Yesterday, I saw an anti-New York Yankees rant in the diary column here - gloating over the Yankees losing to the Mets. One comment ended thusly:
"Rooting against the Yankees is the Kossack way to follow baseball."
That, to me, says something unbearably sad about the way hate has become legitimized in 21st century America.
It's one thing to root for your own team - to exhort them on, to urge them to their own success. But to wish bad fortune upon others, to demonize them...
Is it the Kossack way to hurl curses at Emmanuel Goldstein, while Big Brother looms in the distance? Is it the Kossack way to give in to mindless hate, to demonize those who support a team you may dislike?
As for the "perfect Bushite team" ... last year, there was a day I will cherish. For some reason, on that day, the Vice President was in the House that Ruth Built, and when the seventh inning stretch came, the image of the Vice President was put up on the giant color DiamondVision screen.
And the crowd booed.
The "perfect Bushite" Yankee Stadium crowd jeered the Vice President until his image was no longer on the screen.
I'll lay a nickel that if you rounded up five Yankee fans, three of them would be Kossacks at heart. Kossacks like myself. People who will, can, and do stand by your sides to face the oncoming nightmare of America under the Bush dynasty.
These are the fans you have been told it's right to hate. This is the team you've been encouraged to demonize.

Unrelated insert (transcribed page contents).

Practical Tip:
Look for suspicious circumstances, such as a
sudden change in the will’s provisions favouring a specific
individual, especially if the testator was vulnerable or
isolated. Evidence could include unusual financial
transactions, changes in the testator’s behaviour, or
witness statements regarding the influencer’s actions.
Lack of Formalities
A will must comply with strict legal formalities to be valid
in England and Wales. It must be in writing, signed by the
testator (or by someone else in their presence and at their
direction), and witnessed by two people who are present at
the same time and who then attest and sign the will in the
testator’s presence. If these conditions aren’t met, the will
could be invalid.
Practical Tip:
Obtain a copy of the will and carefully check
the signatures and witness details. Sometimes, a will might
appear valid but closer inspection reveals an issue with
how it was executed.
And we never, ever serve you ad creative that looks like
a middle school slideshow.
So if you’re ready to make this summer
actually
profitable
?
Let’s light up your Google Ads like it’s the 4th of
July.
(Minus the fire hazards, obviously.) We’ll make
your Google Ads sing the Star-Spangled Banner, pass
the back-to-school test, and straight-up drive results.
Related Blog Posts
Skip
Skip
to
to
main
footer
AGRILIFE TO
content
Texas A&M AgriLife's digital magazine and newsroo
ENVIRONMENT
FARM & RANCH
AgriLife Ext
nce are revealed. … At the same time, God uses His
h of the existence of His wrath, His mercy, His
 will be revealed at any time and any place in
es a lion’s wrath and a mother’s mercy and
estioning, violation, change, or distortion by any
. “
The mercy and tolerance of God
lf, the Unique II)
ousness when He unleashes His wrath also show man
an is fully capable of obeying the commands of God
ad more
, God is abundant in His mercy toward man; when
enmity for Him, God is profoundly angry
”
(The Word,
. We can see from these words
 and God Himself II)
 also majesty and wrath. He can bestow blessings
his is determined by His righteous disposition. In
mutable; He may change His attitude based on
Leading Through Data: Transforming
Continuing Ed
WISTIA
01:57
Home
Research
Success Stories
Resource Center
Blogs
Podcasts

And in the Yankees' defeat, the haters have been enabled, empowered, to the point where any amount of sadism is acceptable. Why not? They're the Yankees!
And before anyone says it's just sports ... what happens in sports can easily bleed out to society at large. Look at the effect of Jackie Robinson. Or Joe Louis. Or Hank Aaron.
I see people luxuriating in hate ... whether it be someone wearing a "Yankee Hater" hat, or someone participating in an anti-gay rally, or a dozen people being thrown out of their place of worship for opposing the President, while a cheer rises up among their peers...
Hate becomes legitimate. Emmanuel Goldstein lives, and Big Brother's power increases, because if there were not an enemy to focus upon, then the people might be tempted to look inward, towards themselves, for what is wrong with society.
And, lest we forget, the time may come for any of us - or all of us - to become the targets of that irrational hate.
"You lost; get over it. You don't have the right to complain." It sounds glorious to be able to say that to a Yankee fan, doesn't it?
Doesn't sound so great when it's a Republican member of Congress smacking down the Democrats, does it?